De fil en aiguille, on en vient aux mains. Il s'agit d'humilier publiquement son adversaire ou de régler sur-le-champ le différend qui l'oppose à lui. Les voies de fait sont tellement banales qu'elles font partie de l'univers journalier du voisinage et n'étonnent personne. A cet égard, les archives judiciaires sont explicites : pour la période 1776-1790, 70% des plaintes impliquant des voisins, font mention, à des degrés de gravité divers, d'échanges de coups, de mauvais traitements ou de blessures. Ces actes de violence que le sociologue allemand N. Elias qualifie de « décharges affectives et pulsionnelles », s’ils renvoient à une certaine brutalité dans les rapports sociaux et dans les conditions d'existence, témoignent aussi d'une hypersensibilité des tempéraments ( 1203 ). Ils composent une réalité incontournable avec laquelle la communauté des habitants - bon gré, mal gré - doit apprendre à vivre. Pour autant, bien que fréquents et banals, ces affrontements physiques présentent, selon les sexes et les catégories sociales, des contours variés, des différences notables qu'il convient de mettre à jour. Ce que ce chapitre se propose de faire. En premier lieu, il s'interroge sur l'identité des adversaires, sur leur âge et leur activité professionnelle. Il esquisse ensuite une typologie sommaire des blessures infligées et dresse un tableau des armes ou des divers ustensiles utilisés au cours des disputes. Cet examen, faut-il le préciser, ne constitue pas une étude sur la violence en général puisqu'il se limite aux seuls conflits entre voisins. Pour autant, il contribue à éclairer de manière originale un phénomène largement répandu dans la société lyonnaise d'avant la Révolution.

Notes
1196.

() Arch. dép.
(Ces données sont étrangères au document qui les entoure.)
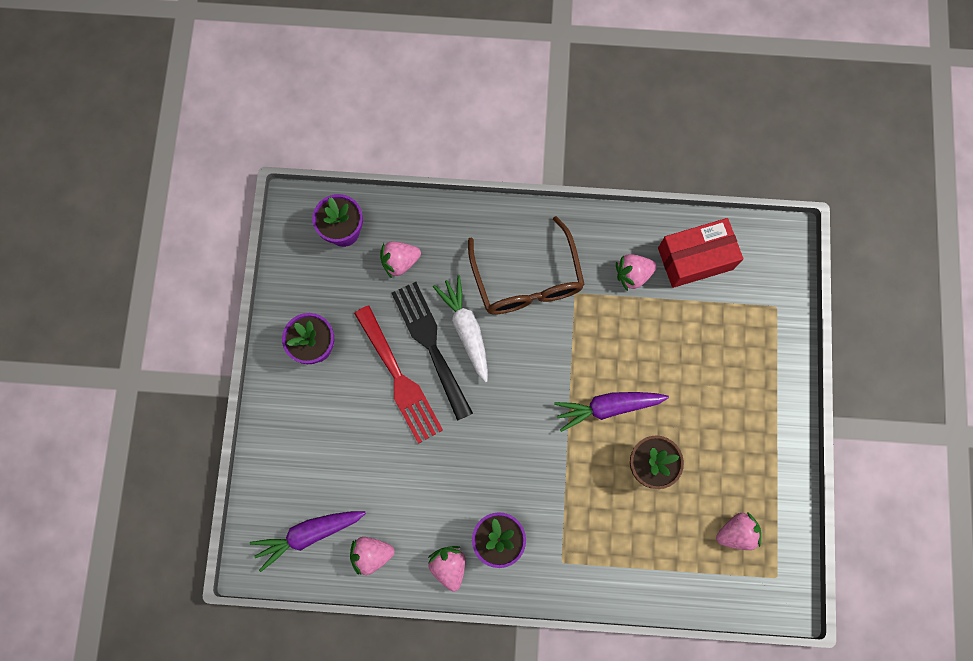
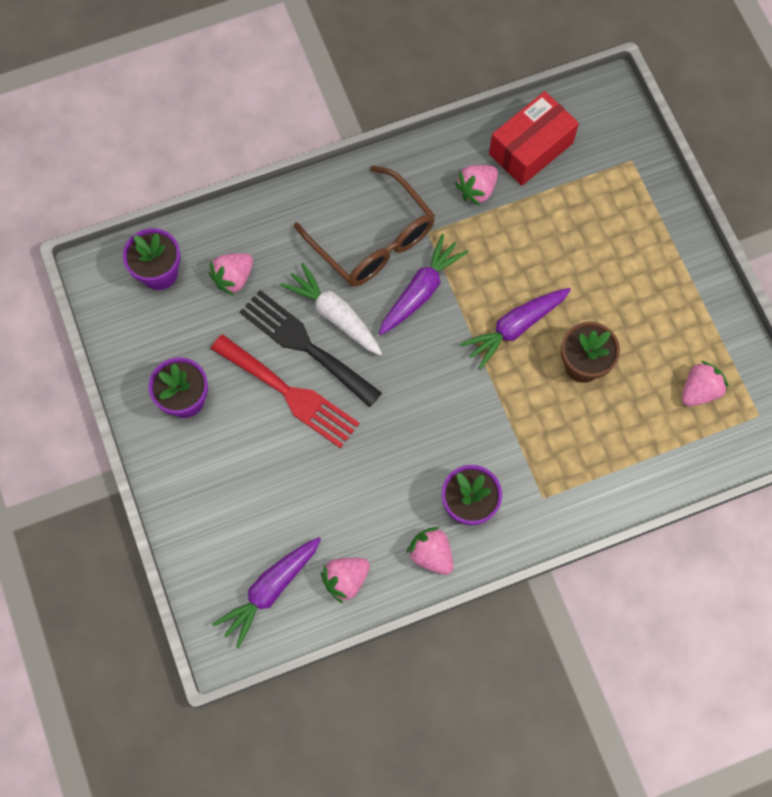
camera: 25 degrees left, 5 degrees down
none -> purple carrot [379,234,468,335]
Rhône, BP 3526, 18 novembre 1788.

1197.

() Arch. dép. Rhône, BP 3510, 22 septembre 1786.

1198.

() Arch. dép. Rhône, BP 3471, 15 mars 1781.

1199.

() Arch. dép. Rhône, BP 3514, 30 avril 1787.

1200.

() Arch. dép. Rhône, BP 3536, 11 août 1790.

1201.

() Arch. dép. Rhône, BP 3533, 17 novembre 1789.

1202.

() Arch. dép. Rhône, BP 3536, 6 juillet 1790.

1203.

() Elias (N.), La civilisation des mœurs, op. cit., pp. 279-289.